Why SnipSound is different: it's all-in-one
Every other site on this list is a download service — you get the track and that's it. SnipSound is the only one where you can change the track and finish the whole video in one place:
- Pick a free royalty-free track by genre or mood.
- Customize it — slowed + reverb, 8D, nightcore, bass boost, or your own saved preset.
- Hit "Use in your video" to send it straight to the free in-browser video editor.
- Add your clips, trim, and edit — no install, no account.
- Export the finished video or share it to your socials — fast.
So instead of bouncing between a music site, an effects tool, and a separate video editor, it's one free tool from track to finished post. One library also gives you far more variety — your background music doesn't sound identical to the next creator's. It's free, needs no account, and the royalty-free tier needs no attribution.

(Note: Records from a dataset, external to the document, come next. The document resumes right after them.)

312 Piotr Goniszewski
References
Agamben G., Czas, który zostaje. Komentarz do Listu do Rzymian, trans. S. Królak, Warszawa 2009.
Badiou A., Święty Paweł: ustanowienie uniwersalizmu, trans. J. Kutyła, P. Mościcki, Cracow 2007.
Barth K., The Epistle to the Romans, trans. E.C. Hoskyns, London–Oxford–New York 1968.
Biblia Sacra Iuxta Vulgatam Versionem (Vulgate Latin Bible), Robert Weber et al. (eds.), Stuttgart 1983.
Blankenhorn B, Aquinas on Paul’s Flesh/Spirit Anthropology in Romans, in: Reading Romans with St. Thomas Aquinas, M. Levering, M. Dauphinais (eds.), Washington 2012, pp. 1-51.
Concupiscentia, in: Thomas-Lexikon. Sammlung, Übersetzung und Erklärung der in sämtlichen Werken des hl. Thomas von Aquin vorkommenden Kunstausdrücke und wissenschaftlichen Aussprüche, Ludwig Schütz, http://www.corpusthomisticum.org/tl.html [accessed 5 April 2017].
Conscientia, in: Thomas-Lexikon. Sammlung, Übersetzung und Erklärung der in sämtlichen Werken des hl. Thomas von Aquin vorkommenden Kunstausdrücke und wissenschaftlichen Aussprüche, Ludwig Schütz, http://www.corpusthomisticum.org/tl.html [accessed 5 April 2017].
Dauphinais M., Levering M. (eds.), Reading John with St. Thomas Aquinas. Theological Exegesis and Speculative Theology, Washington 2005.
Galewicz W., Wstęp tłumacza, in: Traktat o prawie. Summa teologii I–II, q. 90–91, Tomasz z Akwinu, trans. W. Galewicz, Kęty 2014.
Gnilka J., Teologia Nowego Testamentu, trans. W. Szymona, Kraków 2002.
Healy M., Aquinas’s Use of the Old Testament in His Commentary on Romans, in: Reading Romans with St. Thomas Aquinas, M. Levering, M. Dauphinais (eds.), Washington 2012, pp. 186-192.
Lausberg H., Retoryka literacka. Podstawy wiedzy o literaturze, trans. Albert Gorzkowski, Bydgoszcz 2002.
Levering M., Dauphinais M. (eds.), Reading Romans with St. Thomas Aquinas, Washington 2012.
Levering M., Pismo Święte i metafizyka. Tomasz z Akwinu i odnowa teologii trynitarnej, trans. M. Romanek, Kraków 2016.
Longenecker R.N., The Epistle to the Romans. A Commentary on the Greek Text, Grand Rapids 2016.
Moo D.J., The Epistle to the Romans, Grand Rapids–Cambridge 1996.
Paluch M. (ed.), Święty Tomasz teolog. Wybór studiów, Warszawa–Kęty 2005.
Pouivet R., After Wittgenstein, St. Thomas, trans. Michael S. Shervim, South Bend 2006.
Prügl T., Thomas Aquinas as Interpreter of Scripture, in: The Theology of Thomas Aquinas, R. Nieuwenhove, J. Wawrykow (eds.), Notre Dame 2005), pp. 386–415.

Explore by vibe: dreamy, chill, epic, lo-fi, drill beats, or browse the full free library →
Frequently asked questions
What is the best free royalty-free music site?
For music that's free, needs no account and no attribution, and can be customized with effects before you use it, SnipSound is the standout. Pixabay Music and the YouTube Audio Library are also genuinely free; Free Music Archive and Incompetech are free but most tracks require attribution.
Is royalty-free music actually free?
Royalty-free means no per-use royalties, but each site sets its own terms — some free with no credit, some free with a required credit, some subscription. Always check the specific track's license.
Do I have to credit royalty-free music?
It depends. SnipSound's royalty-free tracks and Pixabay require no attribution; Incompetech, most of Free Music Archive, and free tiers of Uppbeat/Bensound require a credit.
Can I edit or add effects to free music?
On most sites, no — you only download the track. SnipSound lets you apply effects and save custom presets in the browser, then add the music to a video and export, all free.
Is there a free site with both royalty-free music and a video editor?
Yes — SnipSound is all-in-one: pick a royalty-free track, customize it with effects, then "Use in your video" to send it to the free in-browser video editor, add your clips, and export or share. Other free music sites only let you download the track, so you'd need a separate editor.